A total of 125 cases were used in the training data set. With an LOO method, in each iteration, one case was randomly chosen as validation set and other 124 cases were training sets for cross validation. After models training, 30 cases outside the training pool were used as a test set for external validation. The actual values of the gantry start angle and stop angles, V10, V20, and mean dose of the lung were collected from the treatment plans generated by expert planners. The corresponding predicted value was calculated using a prediction model and the standard deviation of the resulting error was calculated.

Automated planning approach and assessment

Two factors of planning were determined automatically: gantry angles and objective functions. The start and stop gantry angles were predicted and used as an arc parameter for VMAT. Objective function parameters were calculated from the machine-learning model and individualized. For each patient, an automated plan was generated based on the predicted arc start and stop angles and the optimization objectives.

As a test for the automated planning procedure, two strategies were used to develop SBRT plans for the 30 cases in the testing set: (1) manual plan (designed by an experienced planner through trial-and-error) and (2) automated plan (designed by the automated planning procedure).
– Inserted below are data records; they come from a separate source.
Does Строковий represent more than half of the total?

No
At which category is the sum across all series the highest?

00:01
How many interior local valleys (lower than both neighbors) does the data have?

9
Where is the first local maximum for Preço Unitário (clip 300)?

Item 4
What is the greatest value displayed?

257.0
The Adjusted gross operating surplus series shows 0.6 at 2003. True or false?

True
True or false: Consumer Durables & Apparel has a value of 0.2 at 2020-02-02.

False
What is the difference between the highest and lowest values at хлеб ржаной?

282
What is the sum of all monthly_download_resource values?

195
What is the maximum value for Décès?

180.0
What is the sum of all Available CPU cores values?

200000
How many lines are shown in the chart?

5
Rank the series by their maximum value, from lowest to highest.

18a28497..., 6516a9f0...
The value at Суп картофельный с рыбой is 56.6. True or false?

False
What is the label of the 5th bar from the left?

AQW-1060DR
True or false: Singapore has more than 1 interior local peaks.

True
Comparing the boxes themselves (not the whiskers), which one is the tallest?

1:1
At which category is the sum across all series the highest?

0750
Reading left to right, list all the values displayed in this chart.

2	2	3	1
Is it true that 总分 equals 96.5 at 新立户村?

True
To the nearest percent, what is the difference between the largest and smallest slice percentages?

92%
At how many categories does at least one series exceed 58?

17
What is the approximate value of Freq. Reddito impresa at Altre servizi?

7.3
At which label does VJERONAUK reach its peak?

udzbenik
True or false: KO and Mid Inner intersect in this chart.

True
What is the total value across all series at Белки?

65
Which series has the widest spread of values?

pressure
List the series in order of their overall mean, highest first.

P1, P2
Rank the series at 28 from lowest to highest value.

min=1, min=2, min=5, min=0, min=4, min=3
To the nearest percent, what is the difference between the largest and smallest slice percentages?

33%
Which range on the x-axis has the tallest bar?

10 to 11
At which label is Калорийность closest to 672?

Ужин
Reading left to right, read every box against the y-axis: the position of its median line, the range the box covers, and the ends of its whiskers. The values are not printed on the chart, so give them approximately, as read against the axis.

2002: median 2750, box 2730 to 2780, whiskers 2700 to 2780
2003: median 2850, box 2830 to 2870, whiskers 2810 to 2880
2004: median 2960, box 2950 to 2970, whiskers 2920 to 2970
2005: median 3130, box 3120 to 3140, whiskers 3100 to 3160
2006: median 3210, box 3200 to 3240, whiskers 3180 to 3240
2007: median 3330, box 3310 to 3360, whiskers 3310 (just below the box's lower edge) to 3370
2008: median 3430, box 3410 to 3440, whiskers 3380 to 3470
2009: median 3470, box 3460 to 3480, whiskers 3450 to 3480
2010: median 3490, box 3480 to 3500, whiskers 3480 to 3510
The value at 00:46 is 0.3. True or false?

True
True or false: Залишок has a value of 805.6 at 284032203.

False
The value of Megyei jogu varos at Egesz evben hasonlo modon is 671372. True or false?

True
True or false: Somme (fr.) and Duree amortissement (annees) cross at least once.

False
All 60 plans were normalized at a 50-Gy dose (for 5 fractions) covering 95% of the PTV.

Two experienced radiation oncologists at Zhejiang Cancer Hospital reviewed the dose–volume histograms (DVHs) and dose distributions of the 30 automated plans and judged the acceptability of the plans for clinical treatments. The radiation oncologists was asked to decide each plan was clinical acceptable or not. For the PTV, the mean dose (Dmean), maximum dose (Dmax), minimum dose (Dmin), and homogeneity index (HI) as defined by the International Commission on Radiation Units and Measurements 83 [48], and the conformity index (CI) as defined by Paddick et al. [49] were evaluated. For OARs, Dmax for the bronchus, esophagus, spine, ribs, and heart, as well as Dmean, V10, and V20 for the lung, were evaluated for comparison.

Statistical analyses

Statistical analyses of dosimetric differences were performed using the Wilcoxon rank test based on the correlation between the manual plan and the automated plan using SPSS v21 (IBM, NY, USA). A P value < 0.05 was considered significant.